Mugabe, in power since the former Rhodesia won independence in 1980, has presided over the collapse of his country’s once thriving agrarian economy. Inflation is now officially the highest in the world, having hit an annual rate in September of 7,982%, while unemployment is around 80%.
There are widespread shortages of basic foodstuffs in a country that used to be known as Africa’s breadbasket, and people are now dying from hunger.
Mugabe, 83, accuses foreign powers - in particular Britain - of undermining his country’s economy in an attempt to oust him. He claims his nationalisation of former white-owned farms is simply righting the wrongs of the past.
Sentamu, who has been a consistent critic of Mugabe, said the international community, especially South Africa, had to act to help Zimbabwe. Power, he said, had gone to Mugabe’s head, and the leader did not seem to “realise the suffering of his people.”
At the Lisbon conference, German chancellor Angela Merkel said Mugabe’s policies had “damaged Africa”.

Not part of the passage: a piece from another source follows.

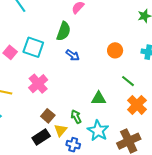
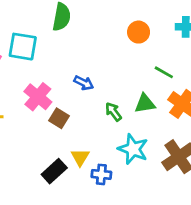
blue arrow: (73, 55) -> (84, 83), moved
green triangle: (99, 98) -> (145, 104), moved
brown square: (48, 116) -> (59, 118), moved
green arrow: (76, 117) -> (113, 112), moved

Ahead of the Lisbon summit, former Portuguese colonies in Africa, including the oil-rich Angola, made it clear that they wanted Mugabe to attend.
Some African leaders see Mugabe as a historically important colleague and they object to the idea of former colonial powers, such as the UK, intervening in African politics. But that view has drawn the ire of Sentamu.
“It is African leaders who seem to say ‘we are backing a revolutionary’. I’m sorry, that is a lot of nonsense. They ought to realise what he has actually done. It has become a scourge on the conscience of the whole world.”
And he wondered: “Why aren’t we as a world community, uniting against Mugabe?”